**SOURCE DATA:**
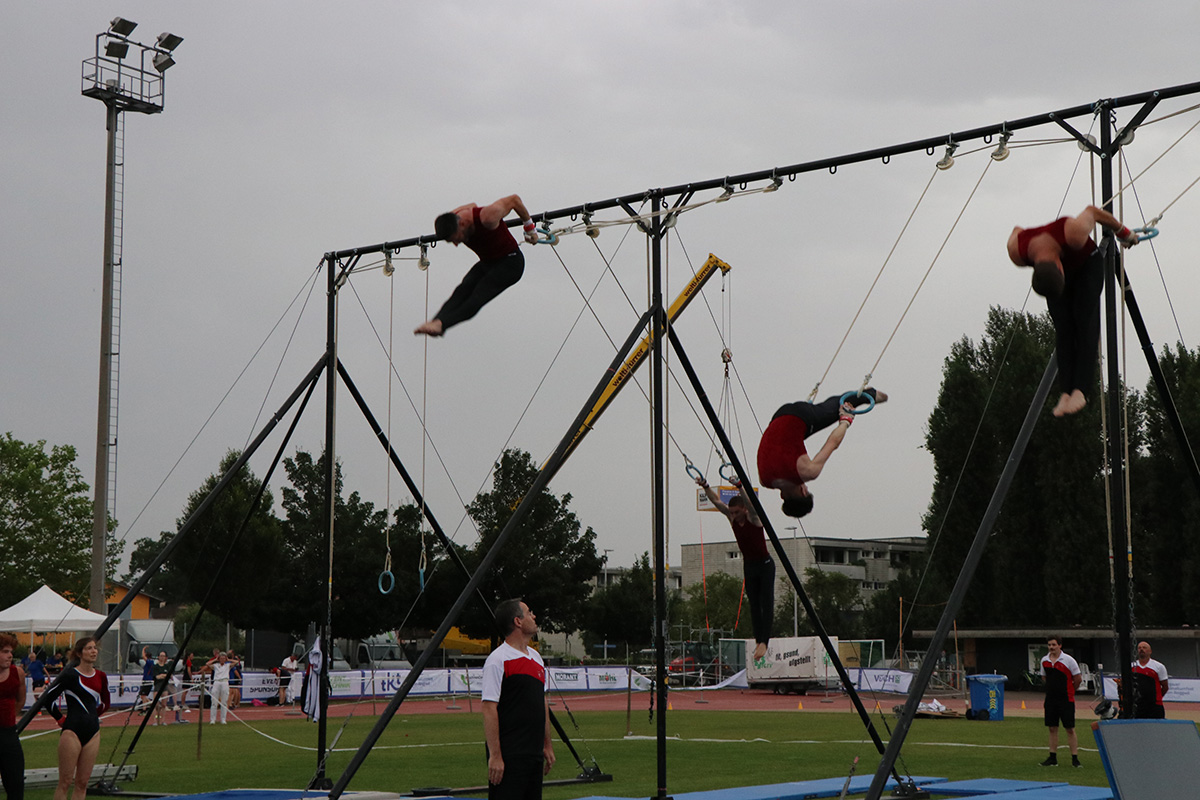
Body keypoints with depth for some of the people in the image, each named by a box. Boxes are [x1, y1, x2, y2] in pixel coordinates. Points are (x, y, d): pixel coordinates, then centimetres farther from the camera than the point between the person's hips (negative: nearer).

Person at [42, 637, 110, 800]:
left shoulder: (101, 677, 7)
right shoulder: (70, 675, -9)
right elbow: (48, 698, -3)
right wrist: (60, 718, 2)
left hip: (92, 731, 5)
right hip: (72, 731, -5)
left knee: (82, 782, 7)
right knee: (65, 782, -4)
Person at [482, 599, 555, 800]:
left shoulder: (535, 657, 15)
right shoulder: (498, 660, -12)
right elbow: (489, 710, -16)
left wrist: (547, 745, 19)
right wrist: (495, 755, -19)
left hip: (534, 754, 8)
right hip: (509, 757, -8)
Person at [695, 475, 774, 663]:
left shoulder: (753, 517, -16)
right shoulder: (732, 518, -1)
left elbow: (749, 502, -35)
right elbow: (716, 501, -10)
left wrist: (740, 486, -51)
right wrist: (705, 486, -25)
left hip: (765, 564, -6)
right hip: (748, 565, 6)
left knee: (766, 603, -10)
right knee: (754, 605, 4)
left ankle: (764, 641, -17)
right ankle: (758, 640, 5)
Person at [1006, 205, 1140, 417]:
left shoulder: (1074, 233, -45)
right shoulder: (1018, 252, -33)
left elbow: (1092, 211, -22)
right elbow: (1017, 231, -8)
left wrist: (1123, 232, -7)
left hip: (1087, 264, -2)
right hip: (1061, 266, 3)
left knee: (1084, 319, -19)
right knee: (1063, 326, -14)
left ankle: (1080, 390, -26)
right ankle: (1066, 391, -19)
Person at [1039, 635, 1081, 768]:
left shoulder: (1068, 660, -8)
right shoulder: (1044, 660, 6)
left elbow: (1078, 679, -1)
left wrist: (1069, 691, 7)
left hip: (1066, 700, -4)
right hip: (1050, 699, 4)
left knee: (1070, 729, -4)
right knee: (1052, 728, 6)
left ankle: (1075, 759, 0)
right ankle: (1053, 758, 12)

* * *

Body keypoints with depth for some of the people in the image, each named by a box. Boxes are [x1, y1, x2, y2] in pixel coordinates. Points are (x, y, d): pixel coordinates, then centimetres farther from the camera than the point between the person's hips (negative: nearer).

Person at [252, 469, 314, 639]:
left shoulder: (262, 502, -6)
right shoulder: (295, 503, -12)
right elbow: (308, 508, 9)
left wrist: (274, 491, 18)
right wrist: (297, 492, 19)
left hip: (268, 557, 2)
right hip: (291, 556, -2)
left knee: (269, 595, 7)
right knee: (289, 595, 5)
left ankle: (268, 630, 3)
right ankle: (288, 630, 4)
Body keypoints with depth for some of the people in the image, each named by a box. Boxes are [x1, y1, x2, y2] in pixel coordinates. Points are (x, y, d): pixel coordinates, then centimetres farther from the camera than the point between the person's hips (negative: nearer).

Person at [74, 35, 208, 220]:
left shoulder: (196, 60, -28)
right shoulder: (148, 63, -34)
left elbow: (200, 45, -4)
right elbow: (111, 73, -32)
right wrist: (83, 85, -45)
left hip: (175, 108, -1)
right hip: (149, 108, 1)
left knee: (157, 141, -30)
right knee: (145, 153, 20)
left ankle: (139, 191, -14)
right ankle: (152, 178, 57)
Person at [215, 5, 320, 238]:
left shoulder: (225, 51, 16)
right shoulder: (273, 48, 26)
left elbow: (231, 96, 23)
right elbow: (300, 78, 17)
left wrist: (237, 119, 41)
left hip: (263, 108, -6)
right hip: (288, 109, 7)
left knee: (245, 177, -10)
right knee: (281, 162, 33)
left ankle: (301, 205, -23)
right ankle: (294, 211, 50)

--

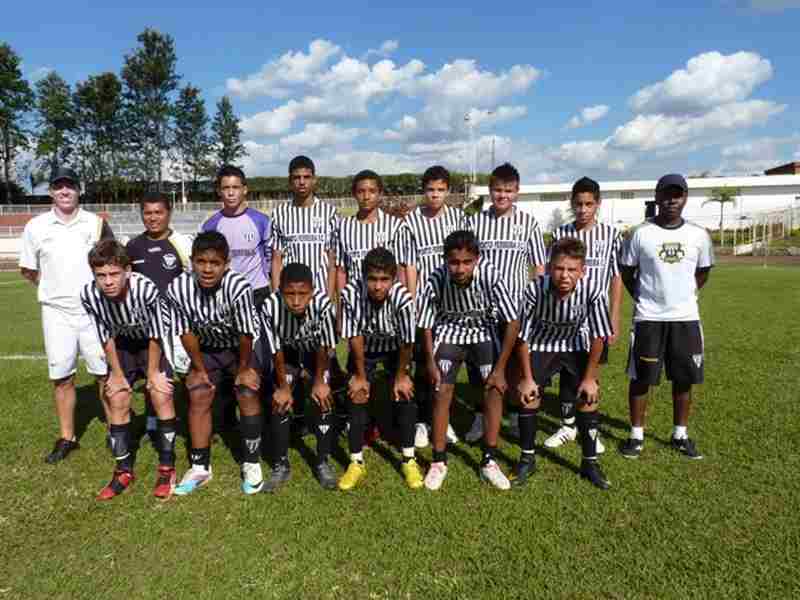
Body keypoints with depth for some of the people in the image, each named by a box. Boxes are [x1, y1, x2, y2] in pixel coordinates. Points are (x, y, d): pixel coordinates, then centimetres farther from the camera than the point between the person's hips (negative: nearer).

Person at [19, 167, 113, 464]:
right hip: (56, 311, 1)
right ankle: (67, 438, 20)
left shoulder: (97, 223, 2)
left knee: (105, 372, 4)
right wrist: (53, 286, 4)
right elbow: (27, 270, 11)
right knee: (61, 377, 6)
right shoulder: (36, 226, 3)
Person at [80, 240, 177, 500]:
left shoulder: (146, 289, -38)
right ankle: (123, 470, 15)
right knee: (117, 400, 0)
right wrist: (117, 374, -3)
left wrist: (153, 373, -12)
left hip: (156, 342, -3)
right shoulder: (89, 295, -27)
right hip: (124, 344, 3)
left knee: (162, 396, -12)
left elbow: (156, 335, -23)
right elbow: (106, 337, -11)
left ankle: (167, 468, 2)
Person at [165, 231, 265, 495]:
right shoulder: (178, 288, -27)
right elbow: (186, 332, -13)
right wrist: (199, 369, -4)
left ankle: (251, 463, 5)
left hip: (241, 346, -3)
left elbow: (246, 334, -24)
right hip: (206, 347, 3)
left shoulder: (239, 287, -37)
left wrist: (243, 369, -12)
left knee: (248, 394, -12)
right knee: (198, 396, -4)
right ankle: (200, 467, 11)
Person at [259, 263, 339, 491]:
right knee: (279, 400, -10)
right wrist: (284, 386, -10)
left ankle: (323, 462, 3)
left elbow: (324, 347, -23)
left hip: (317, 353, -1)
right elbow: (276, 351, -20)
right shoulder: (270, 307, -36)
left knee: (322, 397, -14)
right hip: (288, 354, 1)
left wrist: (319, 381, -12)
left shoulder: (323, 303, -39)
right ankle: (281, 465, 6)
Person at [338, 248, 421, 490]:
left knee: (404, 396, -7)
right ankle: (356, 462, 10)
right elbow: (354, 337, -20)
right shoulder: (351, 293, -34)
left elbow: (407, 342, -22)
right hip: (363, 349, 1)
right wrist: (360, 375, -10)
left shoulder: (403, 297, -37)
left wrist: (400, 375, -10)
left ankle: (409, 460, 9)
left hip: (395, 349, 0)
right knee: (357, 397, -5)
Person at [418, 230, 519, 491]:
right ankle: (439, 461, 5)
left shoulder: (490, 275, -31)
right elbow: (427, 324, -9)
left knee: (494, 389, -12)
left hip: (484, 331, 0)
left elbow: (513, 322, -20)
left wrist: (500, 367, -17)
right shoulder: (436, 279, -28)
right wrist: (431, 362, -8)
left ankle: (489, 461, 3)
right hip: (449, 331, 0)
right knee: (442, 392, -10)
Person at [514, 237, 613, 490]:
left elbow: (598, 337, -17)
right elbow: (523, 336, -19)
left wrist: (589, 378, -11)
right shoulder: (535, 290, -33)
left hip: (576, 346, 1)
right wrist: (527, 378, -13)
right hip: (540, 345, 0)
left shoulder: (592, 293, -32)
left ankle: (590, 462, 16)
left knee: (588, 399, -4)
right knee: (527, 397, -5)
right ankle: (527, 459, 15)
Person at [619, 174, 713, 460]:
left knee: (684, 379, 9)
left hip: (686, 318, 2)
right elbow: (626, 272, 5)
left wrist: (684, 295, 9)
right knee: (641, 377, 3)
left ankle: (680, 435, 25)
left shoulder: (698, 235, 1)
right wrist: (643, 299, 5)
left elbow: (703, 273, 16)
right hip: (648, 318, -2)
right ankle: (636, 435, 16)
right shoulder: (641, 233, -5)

**PROBLEM TO SOLVE:**
Output, without any change, the lines of the material from the line containing "right wrist: (83, 85, -45)" up to and including the line containing "left ankle: (301, 205, -23)", and nothing else.

**OUTPUT FOR THIS EXERCISE:**
right wrist: (83, 85, -45)
left hip: (175, 108, -1)
right hip: (149, 108, 1)
left knee: (157, 141, -30)
right knee: (145, 153, 20)
left ankle: (139, 191, -14)
right ankle: (152, 178, 57)
Person at [215, 5, 320, 238]:
left shoulder: (225, 51, 16)
right shoulder: (273, 48, 26)
left elbow: (231, 96, 23)
right elbow: (300, 78, 17)
left wrist: (237, 119, 41)
left hip: (263, 108, -6)
right hip: (288, 109, 7)
left knee: (245, 177, -10)
right knee: (281, 162, 33)
left ankle: (301, 205, -23)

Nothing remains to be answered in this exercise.